The Great Connection

I.

It was Smack My Bitch Up that was playing as I read a particular section towards the beginning of Bank’s Excession where a drone, if I remember correctly, has to escape from a spaceship that is being taken over. And in one of those inexplicable coincidences the music and the action in the book fit each other perfectly. I could imagine a scene of the same on film with the music on the background and the drone running to escape out of the ship. There was a thrill of adrenaline as the music pumped the page into a 6 minute scene of pulse pounding action. And when the song entered the slow meditative section in the middle the action also entered a seemingly slow motion stage on the page where the drone glides through the air. Spielberg couldn’t have done it better on film. Incredible!

II.

Greece was sunny and bright, the very opposite of Auster’s grey and moody New York in City of Glass. As I ran from one end of Greece to another I seemed to mirror Quinn’s random wanderings through the dark side of New York. It was a wonderful contrast to look out of the window of the ferry and lose myself in the endless blue of the Aegean and a moment later lose myself in a world of a different sort between those pages, a world where wrong numbers led to postmodern detective adventures.

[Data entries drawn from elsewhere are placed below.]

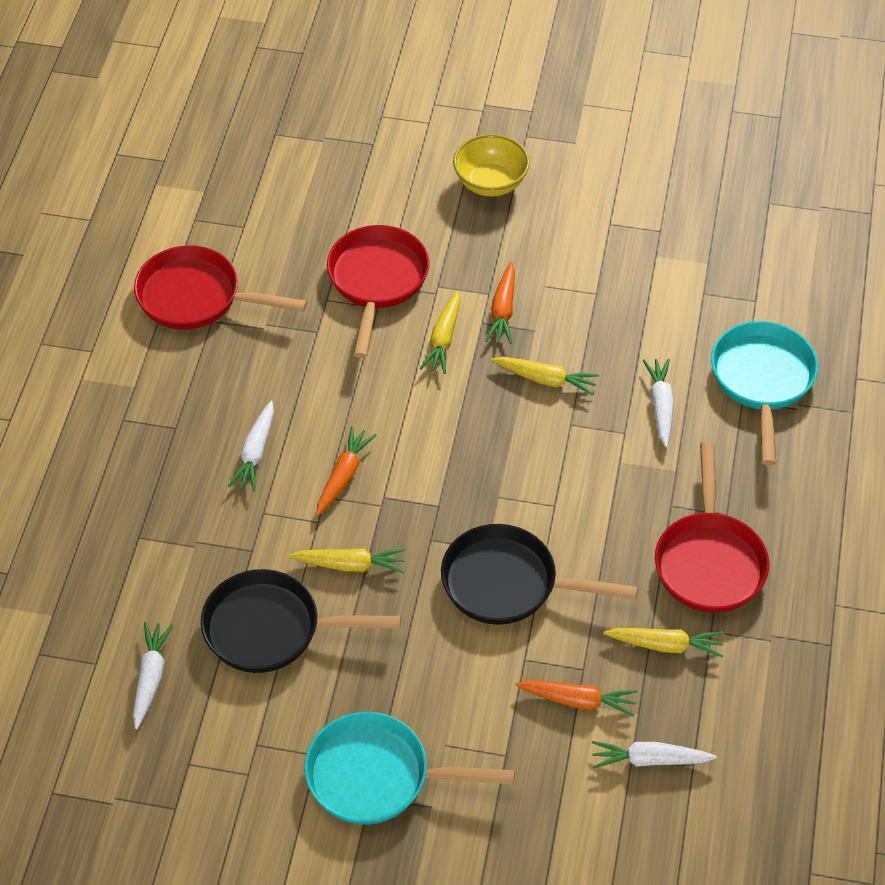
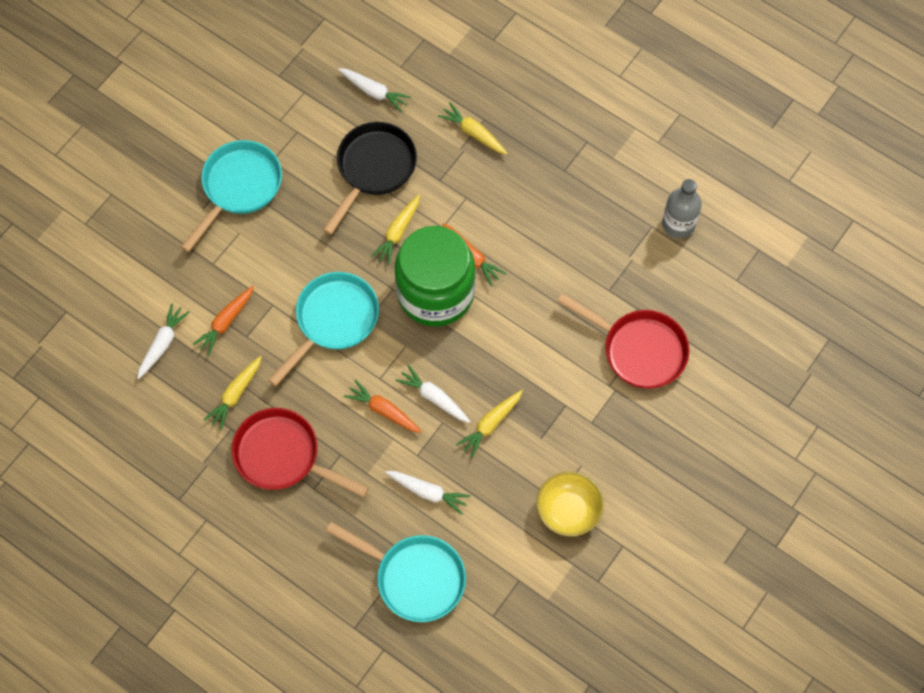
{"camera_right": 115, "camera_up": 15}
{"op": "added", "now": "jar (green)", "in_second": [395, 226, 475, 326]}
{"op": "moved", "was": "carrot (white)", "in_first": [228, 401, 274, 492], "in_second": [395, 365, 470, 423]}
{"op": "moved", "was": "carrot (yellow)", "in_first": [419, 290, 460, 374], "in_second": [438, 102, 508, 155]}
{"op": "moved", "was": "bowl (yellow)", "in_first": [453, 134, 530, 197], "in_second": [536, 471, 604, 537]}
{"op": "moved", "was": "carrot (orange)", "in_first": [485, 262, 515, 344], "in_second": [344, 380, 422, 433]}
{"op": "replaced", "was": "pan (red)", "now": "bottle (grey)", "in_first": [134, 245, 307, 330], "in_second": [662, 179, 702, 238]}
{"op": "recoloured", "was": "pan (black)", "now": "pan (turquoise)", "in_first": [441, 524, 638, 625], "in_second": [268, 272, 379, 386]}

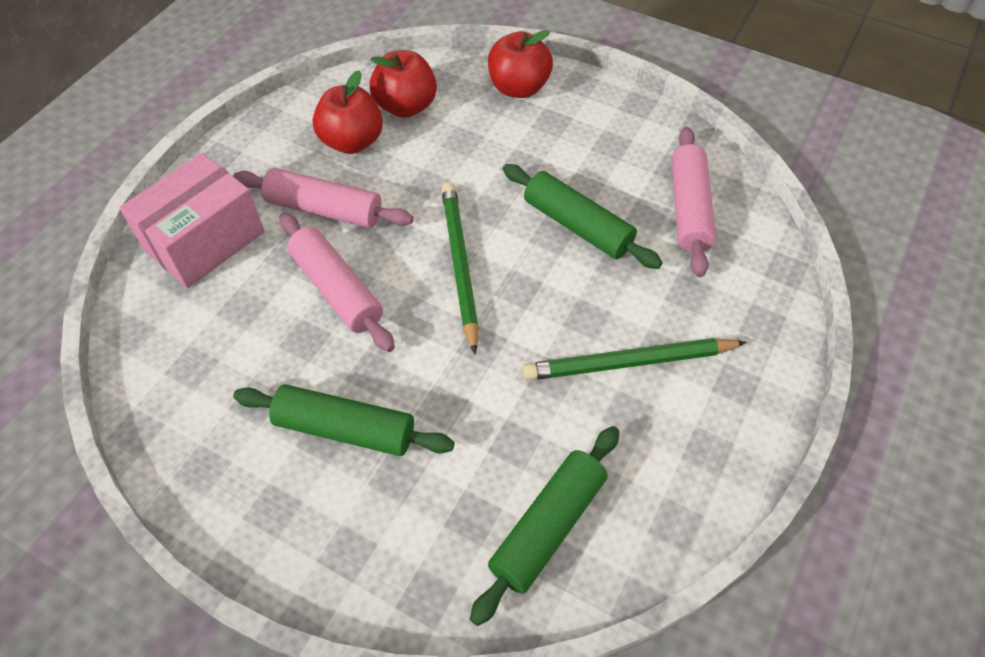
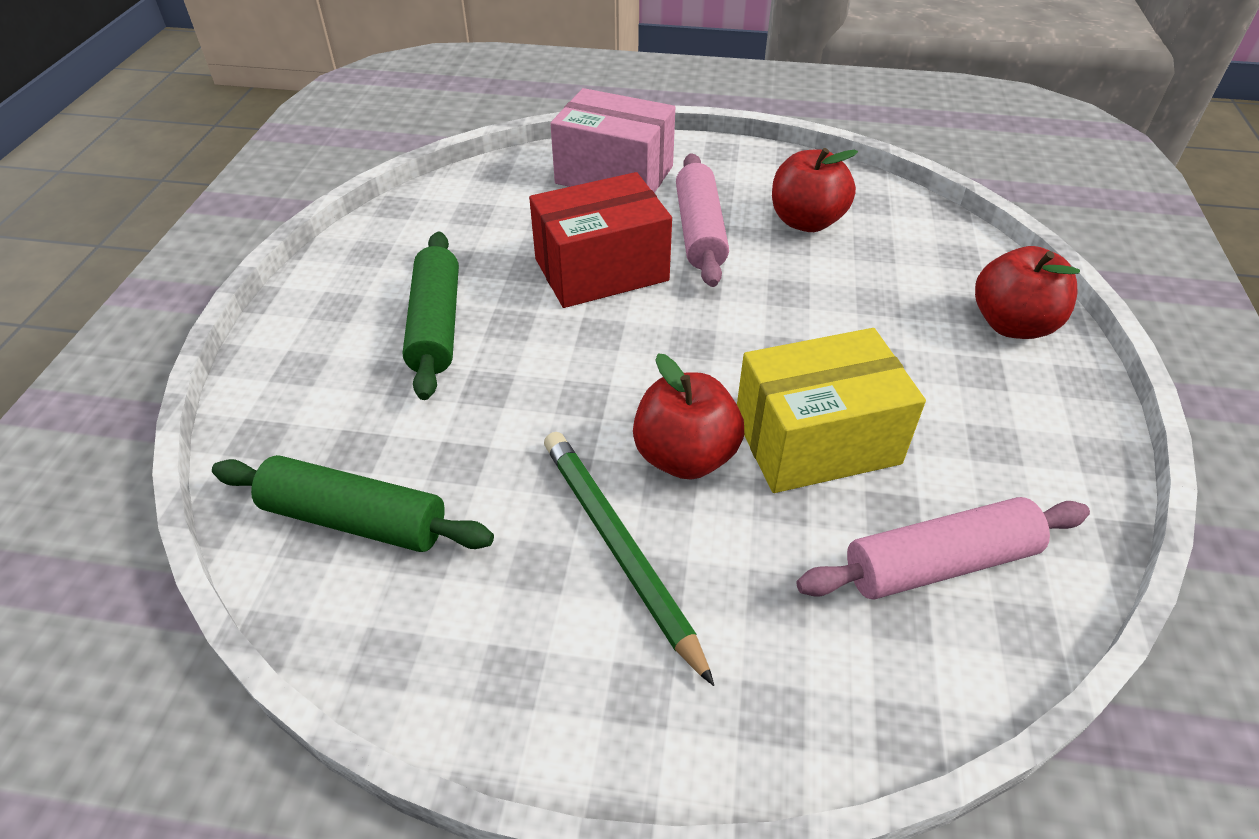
{"camera_right": 70, "camera_up": -10}
{"op": "removed", "was": "pencil (green)", "in_first": [441, 182, 479, 354]}
{"op": "moved", "was": "apple (red)", "in_first": [369, 50, 437, 118], "in_second": [633, 354, 744, 480]}
{"op": "replaced", "was": "rolling pin (pink)", "now": "box (red)", "in_first": [280, 213, 395, 352], "in_second": [529, 172, 672, 308]}
{"op": "replaced", "was": "rolling pin (green)", "now": "box (yellow)", "in_first": [503, 164, 663, 269], "in_second": [737, 328, 926, 493]}

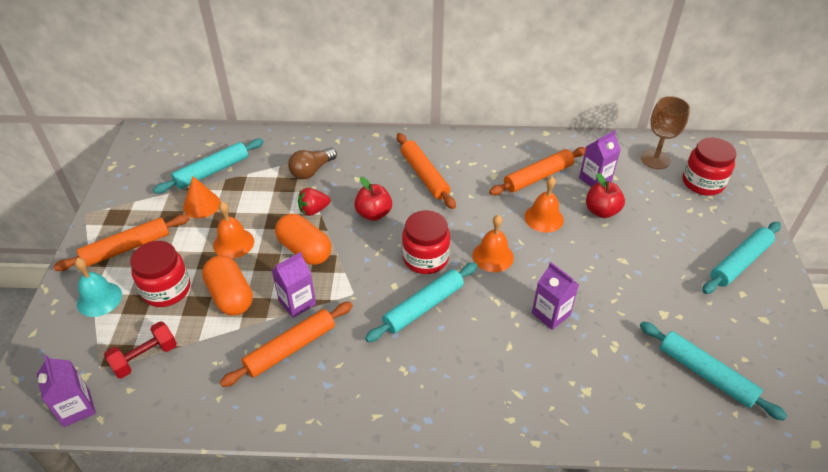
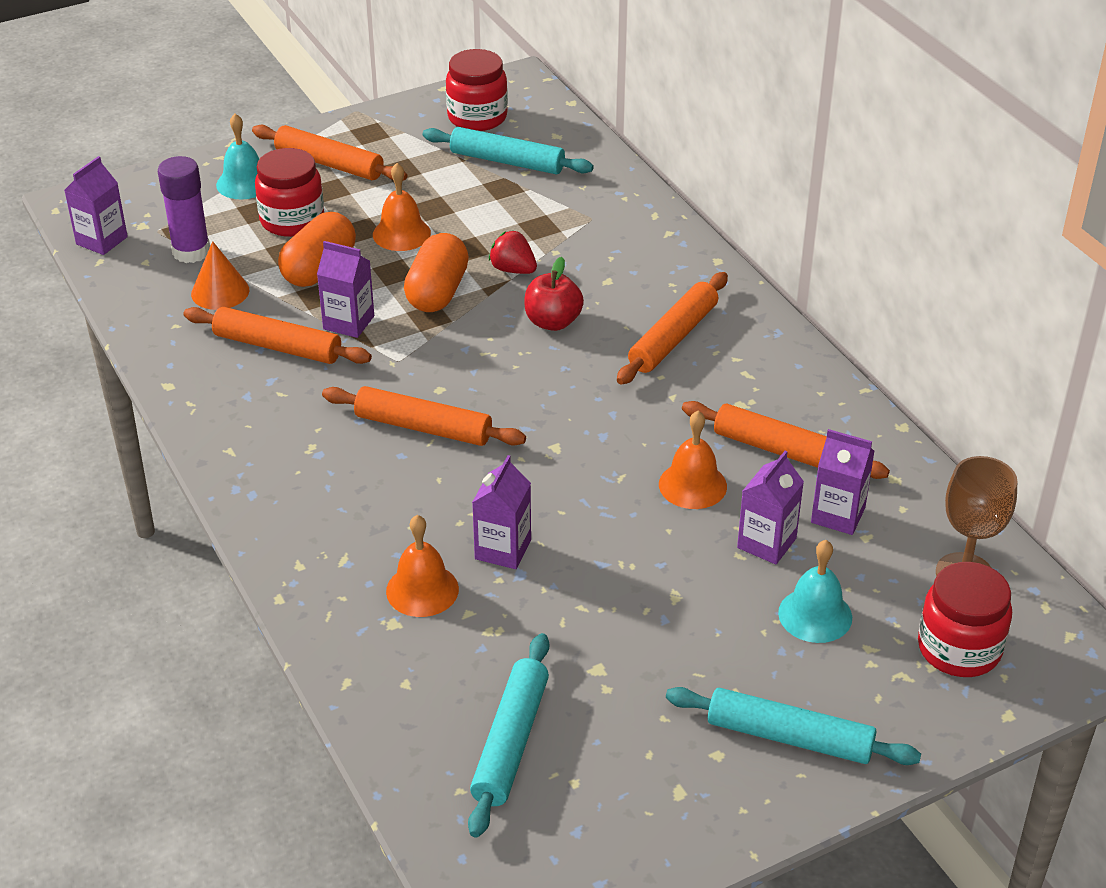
{"camera_right": 60, "camera_up": -5}
{"op": "removed", "was": "light bulb (brown)", "in_first": [288, 147, 337, 179]}
{"op": "added", "now": "bell (turquoise)", "in_second": [778, 540, 852, 643]}
{"op": "moved", "was": "cone (orange)", "in_first": [183, 176, 221, 218], "in_second": [191, 241, 249, 310]}
{"op": "moved", "was": "jar (red)", "in_first": [402, 210, 450, 274], "in_second": [446, 49, 508, 131]}
{"op": "moved", "was": "bell (orange)", "in_first": [473, 215, 514, 272], "in_second": [386, 515, 459, 617]}
{"op": "replaced", "was": "dumbbell (red)", "now": "glue stick (purple)", "in_first": [104, 321, 177, 379], "in_second": [158, 156, 210, 263]}
{"op": "replaced", "was": "apple (red)", "now": "carton (purple)", "in_first": [586, 173, 625, 218], "in_second": [737, 450, 804, 564]}
{"op": "recoloured", "was": "rolling pin (turquoise)", "now": "rolling pin (orange)", "in_first": [365, 262, 478, 342], "in_second": [322, 386, 526, 446]}

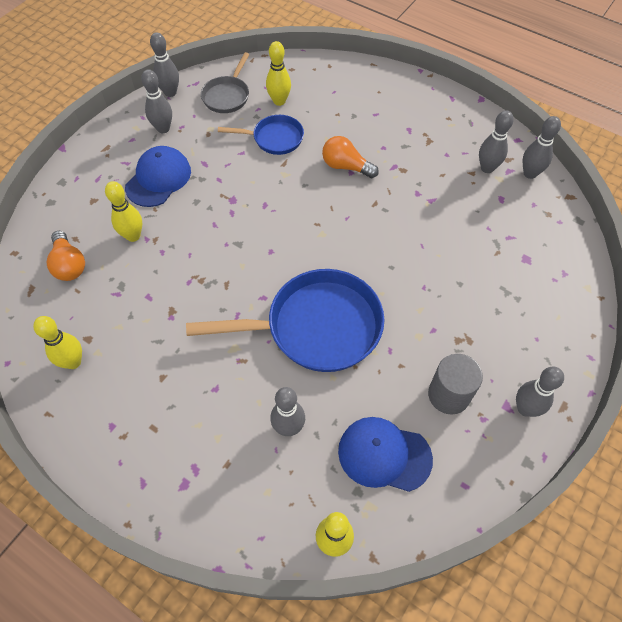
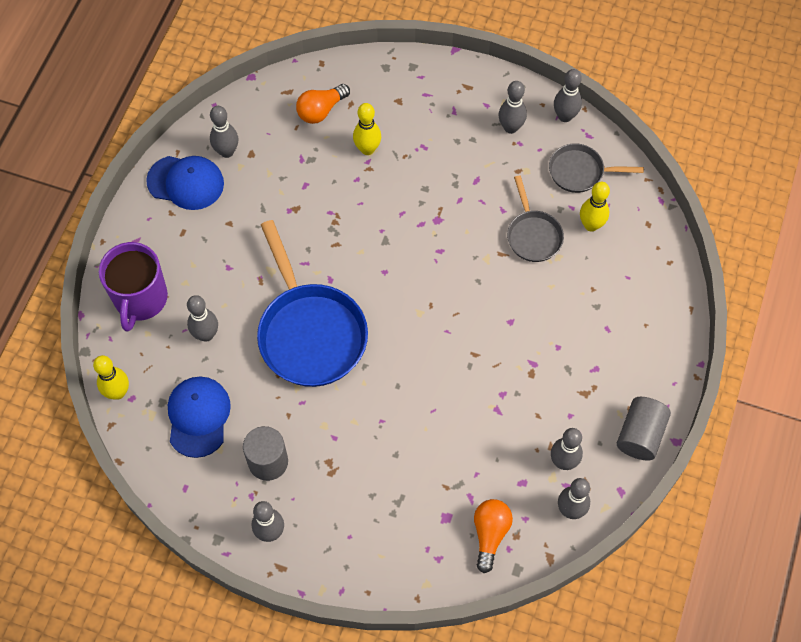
{"camera_right": 75, "camera_up": 5}
{"op": "added", "now": "mug (purple)", "in_second": [99, 242, 168, 332]}
{"op": "added", "now": "cylinder (grey)", "in_second": [617, 397, 671, 460]}
{"op": "moved", "was": "cap (blue)", "in_first": [125, 146, 191, 207], "in_second": [146, 156, 224, 210]}
{"op": "moved", "was": "light bulb (orange)", "in_first": [322, 136, 379, 178], "in_second": [474, 499, 513, 573]}
{"op": "recoloured", "was": "bowling pin (yellow)", "now": "bowling pin (grey)", "in_first": [33, 316, 82, 369], "in_second": [210, 106, 238, 158]}
{"op": "recoloured", "was": "pan (blue)", "now": "pan (grey)", "in_first": [218, 115, 304, 155], "in_second": [507, 176, 564, 262]}

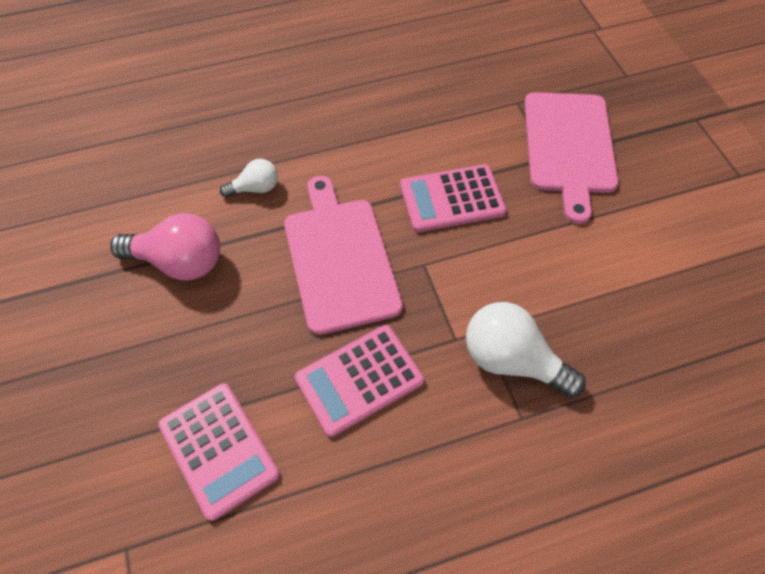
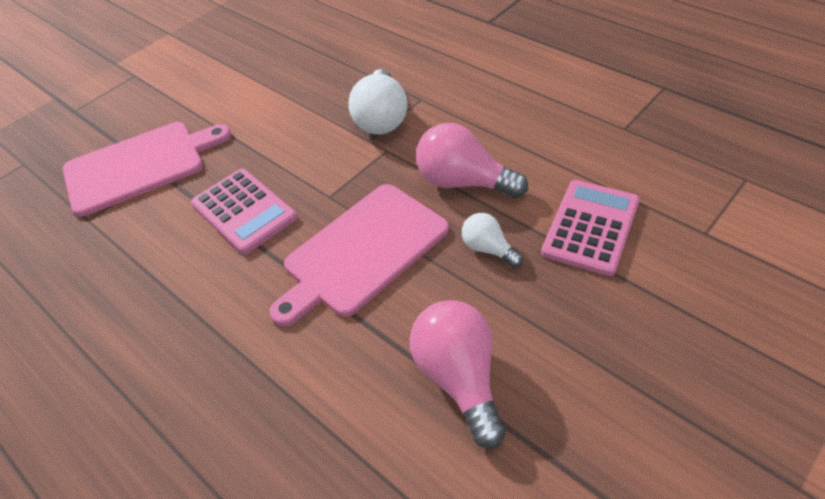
{"camera_right": -115, "camera_up": -10}
{"op": "moved", "was": "light bulb (white)", "in_first": [220, 159, 278, 197], "in_second": [462, 213, 523, 268]}
{"op": "replaced", "was": "calculator (pink)", "now": "light bulb (pink)", "in_first": [295, 325, 424, 437], "in_second": [416, 123, 528, 198]}

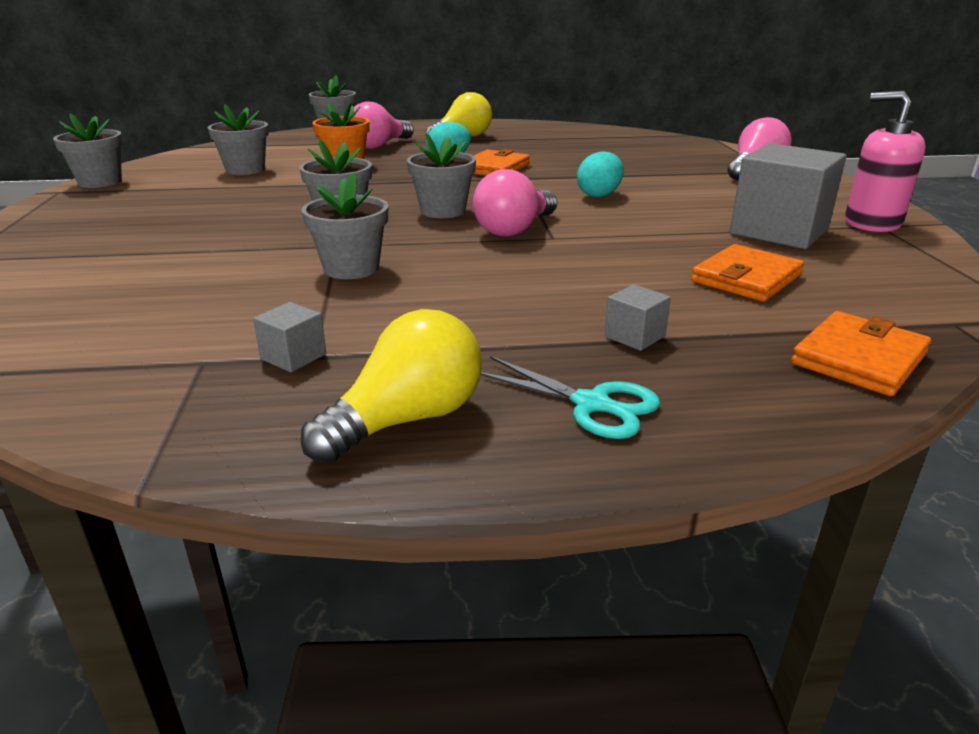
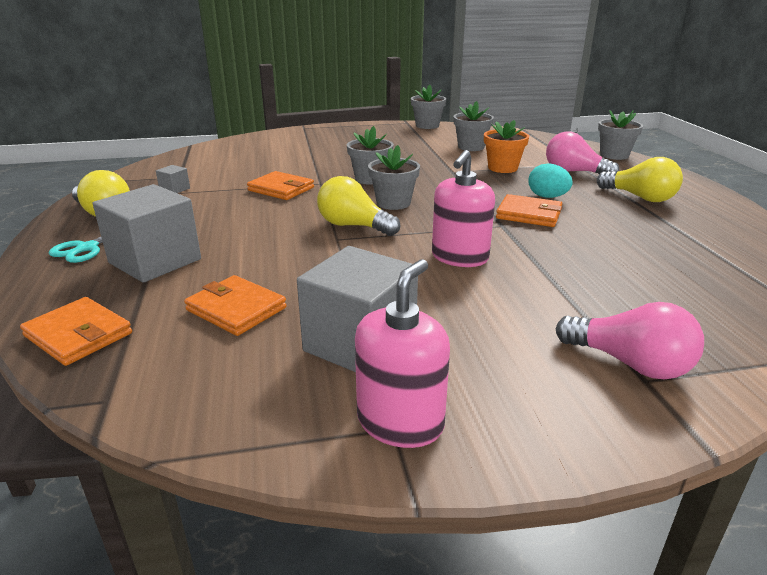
{"camera_right": 85, "camera_up": 0}
{"op": "replaced", "was": "flower pot (grey)", "now": "wallet (orange)", "in_first": [301, 173, 388, 279], "in_second": [247, 171, 314, 200]}
{"op": "replaced", "was": "egg (turquoise)", "now": "soap dispenser (pink)", "in_first": [577, 152, 624, 197], "in_second": [432, 150, 495, 267]}
{"op": "recoloured", "was": "light bulb (pink)", "now": "light bulb (yellow)", "in_first": [473, 169, 557, 236], "in_second": [317, 176, 401, 236]}
{"op": "resized", "was": "cube (grey)", "in_first": [604, 284, 671, 351], "in_second": [93, 184, 201, 283], "ratio": 2.36}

And on the plane back as Quinn descended into a spiral of pointless obsession I felt the darkness outside the thick window reach in and for a second grip my heart.

III.

The wild rain and wind made me stay indoors in a bunk bed in a hostel near the Princess Street Gardens in the heart of old Edinburgh. There, Safran-Foer held my interest with his young protagonist dealing with post 9/11 trauma and his mute grandfather, witness to the Dresden firebombing. Reliving the firebombing lying on a hostel bed does not seem, at first glance, the most profound or sensitive thing to do. But what did surroundings matter when body and soul you are beside the narrator experiencing the endless horror. The shriek of the wind outside the window became the cries of people burnt and mutilated. As he ran through the smoking ruins of a glorious city, crazed and horrified, the rain outside seemed to fall in tandem to his running footsteps. The strength and precocity of the young boy instilled hope in a dark world taken over by low grey clouds and muted light.

IV.

Modern Talking and Ayn Rand. Is there a more unlikely linkage? But there it was. The world within Atlas Shrugged seemed to be tailor made for the music of Modern Talking. The descent into a society governed by weaklings who exiled giants in men and women for fear of their talent found an echo in the sweet nostalgia of Brother Louie. I still cannot explain that unlikely marriage of extremes. Sometimes I wondered if John Galt was cringing in his literary grave for the sacrilege I was committing.

V.

In picture postcard perfect Brugge Burroughs spoke to me of drugs and addiction. The cut copy paste science of junky experience formed another counterpoint to the medieval beauty around me. Insulated by solitude I withdrew into myself and disappeared into the narrow and lonely lanes to escape the tourists. As I went in deeper I felt as if I was going back in time to a period when bestiality ruled, a place where the nostalgia of modernity was completely misplaced. Was this what junkies saw when they came down? Was this the mirror in time of New York’s soft underbelly after the summer of love turned into deep winter?

(Inspired in part by The Guardian’s excellent pieces on vacation reading.)